The cat withdrew his head from the container and looked at Mr. Puddles. Both his face and paws were coated in whatever food item he was busy with, and he set about quickly to clean himself. “Excuse you indeed.”
“I hate to bother you,” Mr. Puddles began, “But I am in search of a human child that seems to have come up missing.”
“Haven’t seen one.” the cat responded in between long exaggerated lickings, feigning its disinterest.
“What have you seen?” Mr. Puddles was in no mood for a game of cat and mouse.
“Last night.” Mr. Puddles took a step forward, pushing the cat back against the wall of the dumpster. He thought of the many ways he could make this particular cat’s life uncomfortable. He disliked cats when his brain was in his human body and for some reason he found them even more intolerable once it wasn’t.
“What?” The cat snorted, “You going to rough me up?”
“I’m not going to lie.” Mr. Puddles took another step forward. “The thought has crossed my mind.”
It laughed. “I’ve been roughed up by better than you.” And with that, the cat coughed – hacked really – like there was some bit of food stuck in its throat. He stuck out his paw. “Pardon me.” He managed in-between fits of coughing.
Mr. Puddles stepped back from the cat and waited a ridiculous amount of time, during which he found himself sniffing and snorting through the refuse himself. He was sometimes repulsed by his own dog-like behavior, though at this moment in time, his growling stomach got the better of him.

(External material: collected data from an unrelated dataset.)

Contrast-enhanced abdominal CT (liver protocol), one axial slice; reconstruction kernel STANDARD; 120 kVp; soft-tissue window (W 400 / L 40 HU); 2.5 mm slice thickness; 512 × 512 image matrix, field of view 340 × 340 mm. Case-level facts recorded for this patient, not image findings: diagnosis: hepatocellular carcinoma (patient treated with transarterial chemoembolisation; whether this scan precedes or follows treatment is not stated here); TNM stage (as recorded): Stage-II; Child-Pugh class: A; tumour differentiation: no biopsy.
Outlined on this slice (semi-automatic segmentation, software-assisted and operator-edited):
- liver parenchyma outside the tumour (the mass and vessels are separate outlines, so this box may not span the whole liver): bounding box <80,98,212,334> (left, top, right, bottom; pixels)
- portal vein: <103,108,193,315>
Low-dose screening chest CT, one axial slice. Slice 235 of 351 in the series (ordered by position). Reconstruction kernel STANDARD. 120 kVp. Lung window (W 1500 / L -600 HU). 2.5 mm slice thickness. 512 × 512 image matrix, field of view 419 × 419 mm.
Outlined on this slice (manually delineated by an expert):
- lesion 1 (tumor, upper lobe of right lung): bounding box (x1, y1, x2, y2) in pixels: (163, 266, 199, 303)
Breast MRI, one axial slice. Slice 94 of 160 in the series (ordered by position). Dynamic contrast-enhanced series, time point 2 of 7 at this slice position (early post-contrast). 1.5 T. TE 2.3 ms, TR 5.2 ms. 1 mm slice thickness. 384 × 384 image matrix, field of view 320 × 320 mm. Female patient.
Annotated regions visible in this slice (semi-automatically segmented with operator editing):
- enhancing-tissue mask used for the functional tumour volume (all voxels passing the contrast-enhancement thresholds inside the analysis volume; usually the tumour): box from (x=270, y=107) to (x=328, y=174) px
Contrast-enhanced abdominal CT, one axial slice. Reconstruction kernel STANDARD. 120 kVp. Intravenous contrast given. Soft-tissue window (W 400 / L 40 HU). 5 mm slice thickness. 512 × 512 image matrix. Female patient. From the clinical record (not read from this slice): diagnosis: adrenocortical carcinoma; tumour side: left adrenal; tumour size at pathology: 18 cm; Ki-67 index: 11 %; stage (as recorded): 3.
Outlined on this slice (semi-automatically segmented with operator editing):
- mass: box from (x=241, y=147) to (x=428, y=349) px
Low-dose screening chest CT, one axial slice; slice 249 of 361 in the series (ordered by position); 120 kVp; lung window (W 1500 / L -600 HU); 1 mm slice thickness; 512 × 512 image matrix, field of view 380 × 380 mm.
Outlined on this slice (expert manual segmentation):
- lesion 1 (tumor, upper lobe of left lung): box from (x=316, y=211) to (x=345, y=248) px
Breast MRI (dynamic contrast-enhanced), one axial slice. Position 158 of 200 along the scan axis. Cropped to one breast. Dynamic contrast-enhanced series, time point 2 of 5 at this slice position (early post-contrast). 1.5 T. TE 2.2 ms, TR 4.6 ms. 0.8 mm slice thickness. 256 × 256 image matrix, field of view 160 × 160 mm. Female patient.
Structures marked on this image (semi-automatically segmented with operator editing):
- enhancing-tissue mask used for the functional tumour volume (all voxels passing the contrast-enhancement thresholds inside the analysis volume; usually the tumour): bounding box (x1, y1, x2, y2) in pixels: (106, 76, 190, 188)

After his rather lengthy coughing fit, which in the end, produced a hair ball of both undeniable girth and stench, the feline dropped back on his haunches and began cleaning its paws yet again. “So what’s in it for me?”
Mr. Puddles hadn’t considered this option; payment for information leading up to the safe return of one Eugene Frankenstein. “I’m not sure.” He said at length and waited.
The cat made no attempt at a reply, but went right on cleaning it’s sticky paws.
“Well, cat, what is it you would like?”
The cat stopped licking it paws, looked at the dog and smiled. “I thought you would never ask.”
Mr. Puddles rolled his eyes and sat down. “Get on with it.” He barked.
“I want a home.” It said.
That was easier than the terrier had thought it would be. “Done.”
The cat held up his paw. “Hold on.” He said. “Not any home.”
Mr. Puddles was getting anxious and he was sure it was showing.
“I want your home.”
What a tremendous stroke of luck. Not only had Mr. Puddles found a cat with information that could lead him to Eugene, but a new guinea pig for the good doctor to experiment upon. “I couldn’t possibly.” He said.
“Then I can’t help you.” The cat responded with an evil snicker.
“Okay.” Mr. Puddles put on his best show of humiliation. “Okay, you got me. You can have my home.”
“You sure your family will take me?”
“Most definitely,” Mr. Puddles replied. “Doctor Frankenstein will love you.”
The cat hopped happily into the air, making a funny wheezing sound as he landed. “Excuse me.” He blushed.
Reluctantly, the terrier with a human brain performed the customary action in lieu of a handshake to seal the deal. The two animals sniffed each other’s backsides for a period of time to extend no less than ten, but no more than thirty seconds.
Apparently, even animals find that crossing the line.
“The surest cure for vanity is loneliness.”
– Thomas Wolfe
Unencumbered by the sideshow that was Eugene, Veronica Frankenstein was once again able to continue the lifestyle she missed so dearly. Long lost friends stopped by, with cakes and flowers, giving her their warmest regards and condolences; telling her over tea and tears about what they admired most of her lost boys.
She would accept both their condolences – and their pineapple upside down cake – with a brave smile, and ask them in for a mimosa.
Eventually she would discover that something was missing; her brunches were empty and without solace. In time, she would find an empty glass and her refrigerator in need of orange juice.